DIRECTIONS FOR THIS TASK:
Your output should be the lines below from the one with "left ear: (361, 121)" through the one with "right shoulder: (487, 575)", copied exactly, pictures excluded.
BEGIN RECORD SET
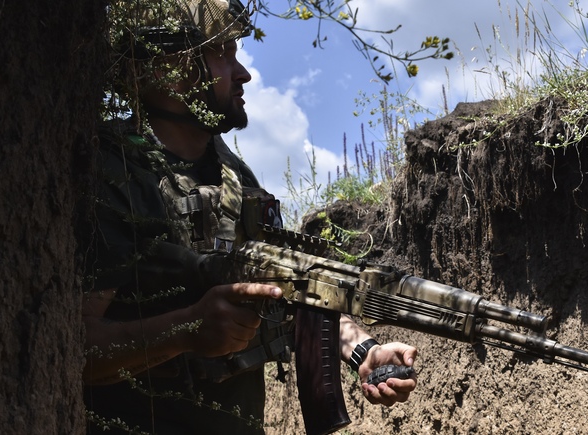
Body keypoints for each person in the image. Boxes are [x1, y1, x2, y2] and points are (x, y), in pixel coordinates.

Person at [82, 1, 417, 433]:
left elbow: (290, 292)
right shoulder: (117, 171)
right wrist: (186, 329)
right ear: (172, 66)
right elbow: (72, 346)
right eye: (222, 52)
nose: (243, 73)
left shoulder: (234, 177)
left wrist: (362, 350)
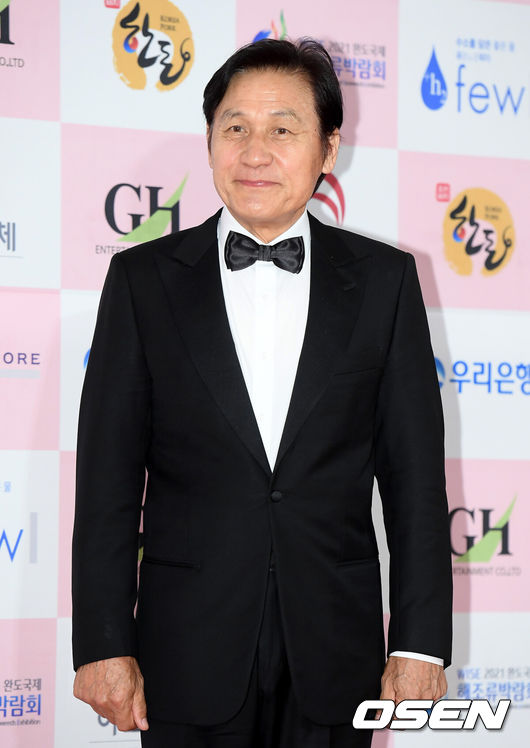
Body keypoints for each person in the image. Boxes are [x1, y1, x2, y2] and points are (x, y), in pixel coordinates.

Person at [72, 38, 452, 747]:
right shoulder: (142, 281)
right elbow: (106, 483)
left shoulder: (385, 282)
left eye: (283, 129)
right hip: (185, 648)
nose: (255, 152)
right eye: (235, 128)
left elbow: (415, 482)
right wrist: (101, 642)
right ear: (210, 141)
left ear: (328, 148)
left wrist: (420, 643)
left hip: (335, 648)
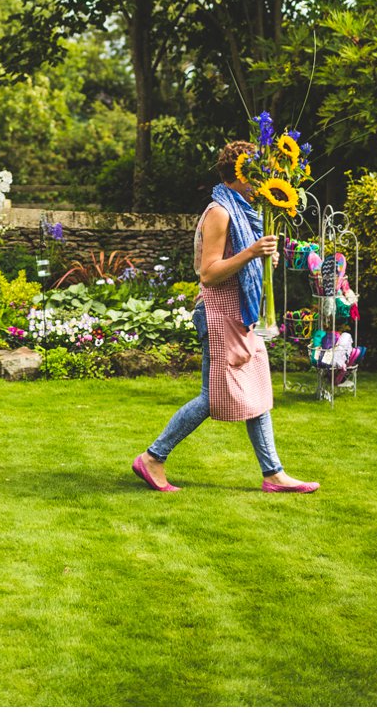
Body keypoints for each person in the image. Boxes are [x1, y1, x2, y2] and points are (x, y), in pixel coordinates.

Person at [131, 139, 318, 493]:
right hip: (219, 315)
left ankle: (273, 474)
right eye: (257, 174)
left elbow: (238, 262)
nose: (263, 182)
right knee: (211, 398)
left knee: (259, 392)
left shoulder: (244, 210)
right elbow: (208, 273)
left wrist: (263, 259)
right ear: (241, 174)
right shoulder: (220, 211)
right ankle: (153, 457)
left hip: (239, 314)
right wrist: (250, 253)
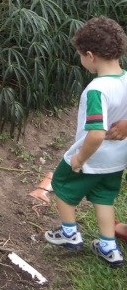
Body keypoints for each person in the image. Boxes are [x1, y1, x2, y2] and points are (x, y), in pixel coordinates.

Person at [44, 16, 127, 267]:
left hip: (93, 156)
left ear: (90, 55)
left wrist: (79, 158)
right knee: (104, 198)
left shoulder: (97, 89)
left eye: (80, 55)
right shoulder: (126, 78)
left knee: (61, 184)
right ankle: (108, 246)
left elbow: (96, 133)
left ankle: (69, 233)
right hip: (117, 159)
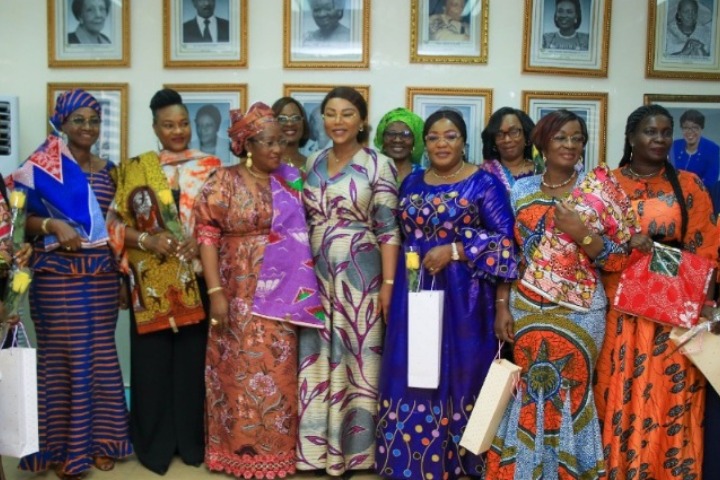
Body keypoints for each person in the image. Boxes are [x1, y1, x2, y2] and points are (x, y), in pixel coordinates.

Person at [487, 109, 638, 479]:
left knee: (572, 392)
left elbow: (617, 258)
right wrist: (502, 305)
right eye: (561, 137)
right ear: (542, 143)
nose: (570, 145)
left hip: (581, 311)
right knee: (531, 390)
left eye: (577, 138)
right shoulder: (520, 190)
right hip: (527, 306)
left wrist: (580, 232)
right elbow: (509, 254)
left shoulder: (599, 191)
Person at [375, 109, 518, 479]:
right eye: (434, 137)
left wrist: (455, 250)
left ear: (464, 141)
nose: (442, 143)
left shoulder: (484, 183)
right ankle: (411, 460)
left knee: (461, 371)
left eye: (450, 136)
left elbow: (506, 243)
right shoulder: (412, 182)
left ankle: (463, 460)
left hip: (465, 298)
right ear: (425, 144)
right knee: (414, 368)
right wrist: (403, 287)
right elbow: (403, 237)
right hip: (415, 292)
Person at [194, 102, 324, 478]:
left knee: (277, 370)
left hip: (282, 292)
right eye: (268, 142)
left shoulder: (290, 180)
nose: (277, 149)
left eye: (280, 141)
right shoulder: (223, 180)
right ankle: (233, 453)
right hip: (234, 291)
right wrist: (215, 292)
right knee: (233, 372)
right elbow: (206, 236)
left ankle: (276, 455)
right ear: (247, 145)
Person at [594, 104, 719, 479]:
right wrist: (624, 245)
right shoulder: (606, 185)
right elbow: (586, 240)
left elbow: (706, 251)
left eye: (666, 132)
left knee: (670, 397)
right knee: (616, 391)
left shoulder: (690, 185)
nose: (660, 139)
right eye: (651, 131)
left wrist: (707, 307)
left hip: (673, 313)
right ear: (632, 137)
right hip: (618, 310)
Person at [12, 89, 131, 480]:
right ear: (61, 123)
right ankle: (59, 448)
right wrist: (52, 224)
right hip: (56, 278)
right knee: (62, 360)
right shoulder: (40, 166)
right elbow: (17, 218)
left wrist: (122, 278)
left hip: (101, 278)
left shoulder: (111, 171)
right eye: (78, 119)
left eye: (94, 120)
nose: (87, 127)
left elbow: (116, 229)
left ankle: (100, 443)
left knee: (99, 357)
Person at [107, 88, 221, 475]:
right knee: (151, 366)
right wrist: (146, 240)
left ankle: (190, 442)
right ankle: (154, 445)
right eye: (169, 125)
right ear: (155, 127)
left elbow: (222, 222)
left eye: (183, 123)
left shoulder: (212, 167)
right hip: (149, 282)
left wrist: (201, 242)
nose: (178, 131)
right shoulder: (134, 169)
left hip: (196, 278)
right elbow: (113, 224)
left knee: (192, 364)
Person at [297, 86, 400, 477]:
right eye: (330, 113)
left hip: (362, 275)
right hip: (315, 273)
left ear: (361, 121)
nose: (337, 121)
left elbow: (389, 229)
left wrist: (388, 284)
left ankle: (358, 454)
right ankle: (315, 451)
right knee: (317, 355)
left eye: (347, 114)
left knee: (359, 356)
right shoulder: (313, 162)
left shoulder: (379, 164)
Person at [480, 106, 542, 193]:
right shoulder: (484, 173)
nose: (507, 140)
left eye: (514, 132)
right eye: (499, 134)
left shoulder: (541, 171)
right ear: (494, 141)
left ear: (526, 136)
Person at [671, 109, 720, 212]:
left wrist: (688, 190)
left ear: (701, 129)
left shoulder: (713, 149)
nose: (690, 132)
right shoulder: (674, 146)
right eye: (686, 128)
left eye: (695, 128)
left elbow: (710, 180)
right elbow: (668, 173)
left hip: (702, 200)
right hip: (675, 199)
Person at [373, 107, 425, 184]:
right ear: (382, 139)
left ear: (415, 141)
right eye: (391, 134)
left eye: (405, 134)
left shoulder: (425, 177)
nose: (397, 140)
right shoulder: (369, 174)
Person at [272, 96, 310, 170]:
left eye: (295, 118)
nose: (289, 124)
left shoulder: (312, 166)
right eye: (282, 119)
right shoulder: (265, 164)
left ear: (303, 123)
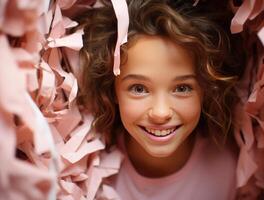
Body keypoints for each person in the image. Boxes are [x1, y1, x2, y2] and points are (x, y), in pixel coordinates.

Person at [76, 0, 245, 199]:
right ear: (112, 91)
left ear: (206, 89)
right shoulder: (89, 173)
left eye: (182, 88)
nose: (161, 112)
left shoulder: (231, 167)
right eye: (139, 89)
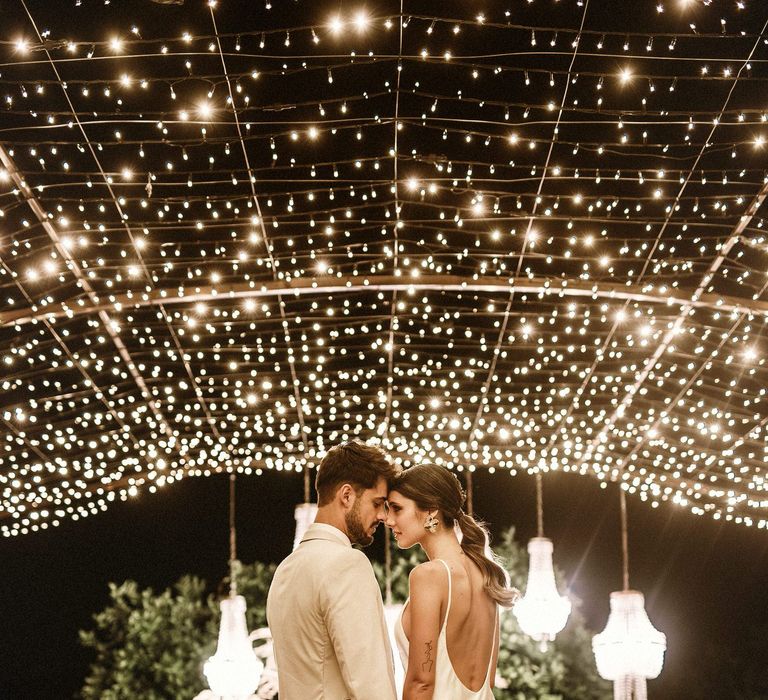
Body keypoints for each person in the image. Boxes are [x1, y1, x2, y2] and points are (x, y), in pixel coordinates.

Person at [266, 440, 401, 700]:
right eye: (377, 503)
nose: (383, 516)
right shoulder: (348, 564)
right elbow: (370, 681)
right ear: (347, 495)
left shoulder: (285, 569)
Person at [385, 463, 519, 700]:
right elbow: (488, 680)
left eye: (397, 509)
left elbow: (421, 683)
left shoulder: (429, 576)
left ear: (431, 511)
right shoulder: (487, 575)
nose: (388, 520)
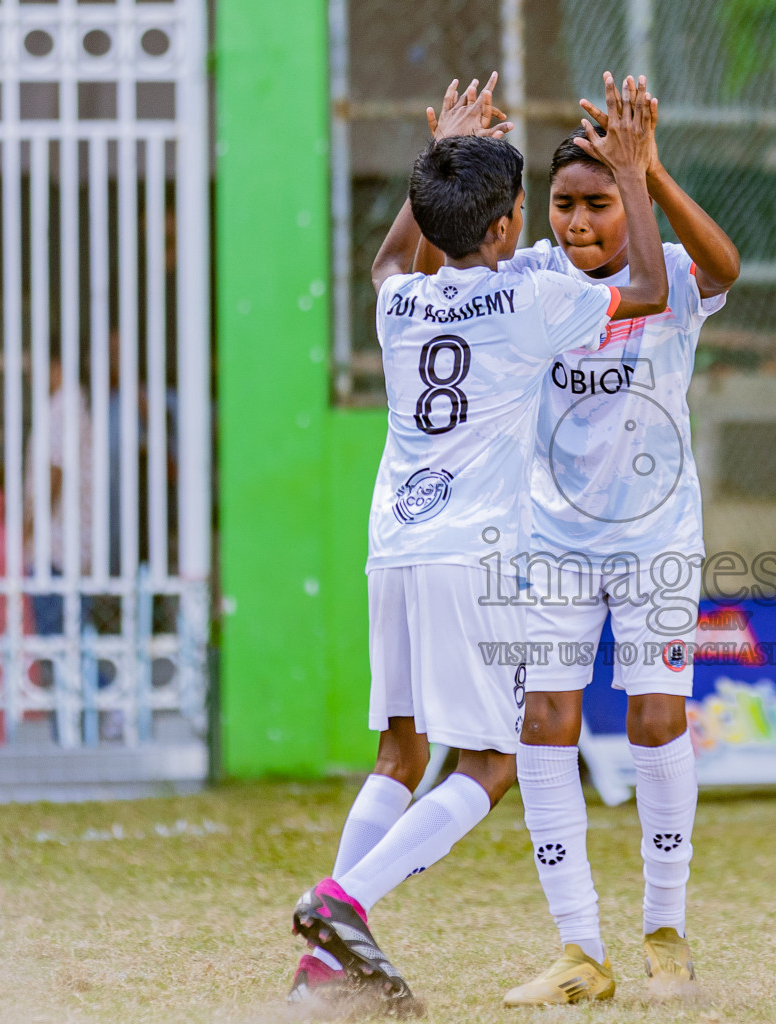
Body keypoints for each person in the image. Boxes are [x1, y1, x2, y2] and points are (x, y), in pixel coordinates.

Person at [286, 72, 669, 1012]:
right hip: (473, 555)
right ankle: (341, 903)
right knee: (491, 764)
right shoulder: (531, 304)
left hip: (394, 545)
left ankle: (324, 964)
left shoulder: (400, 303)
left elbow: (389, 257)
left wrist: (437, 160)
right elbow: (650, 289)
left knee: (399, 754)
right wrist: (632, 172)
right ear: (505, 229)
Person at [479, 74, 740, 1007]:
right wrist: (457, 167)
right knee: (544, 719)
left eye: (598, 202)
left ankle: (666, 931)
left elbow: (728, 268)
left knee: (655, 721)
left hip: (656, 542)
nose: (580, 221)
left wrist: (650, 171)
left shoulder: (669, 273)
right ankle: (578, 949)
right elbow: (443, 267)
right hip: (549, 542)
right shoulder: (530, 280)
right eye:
END RECORD SET
OUTPUT OF THE EXERCISE:
left ear: (361, 121)
nose: (337, 121)
left elbow: (389, 229)
left wrist: (388, 284)
left ankle: (358, 454)
right ankle: (315, 451)
right knee: (317, 355)
left eye: (347, 114)
left knee: (359, 356)
right shoulder: (313, 162)
left shoulder: (379, 164)
Person at [480, 106, 542, 193]:
right shoulder: (484, 173)
nose: (507, 140)
left eye: (514, 132)
right eye: (499, 134)
left shoulder: (541, 171)
right ear: (494, 141)
left ear: (526, 136)
Person at [671, 109, 720, 212]:
left wrist: (688, 190)
left ear: (701, 129)
left shoulder: (713, 149)
nose: (690, 132)
right shoulder: (674, 146)
right eye: (686, 128)
left eye: (695, 128)
left elbow: (710, 180)
right elbow: (668, 173)
left hip: (702, 200)
right hip: (675, 199)
Person at [373, 107, 425, 184]:
right ear: (382, 139)
left ear: (415, 141)
right eye: (391, 134)
left eye: (405, 134)
left shoulder: (425, 177)
nose: (397, 140)
right shoulder: (369, 174)
Person at [272, 96, 310, 170]:
left eye: (295, 118)
nose: (289, 124)
left shoulder: (312, 166)
right eye: (282, 119)
right shoulder: (265, 164)
left ear: (303, 123)
Body keypoints for each person in the image. Boxes are [x1, y1, x2, y2] and points are (x, y), in pixel coordinates.

Person at [76, 0, 245, 199]:
right ear: (112, 91)
left ear: (206, 89)
right shoulder: (89, 173)
left eye: (182, 88)
nose: (161, 112)
left shoulder: (231, 167)
right eye: (139, 89)
Body keypoints for each person in the image. Boxes are [x1, y1, x2, y2] and points are (x, y), in pixel coordinates.

Person at [266, 440, 401, 700]:
right eye: (377, 503)
nose: (383, 516)
right shoulder: (348, 564)
right elbow: (370, 681)
right ear: (347, 495)
left shoulder: (285, 569)
Person at [385, 463, 519, 700]:
right elbow: (488, 680)
left eye: (397, 509)
left elbow: (421, 683)
left shoulder: (429, 576)
left ear: (431, 511)
right shoulder: (487, 575)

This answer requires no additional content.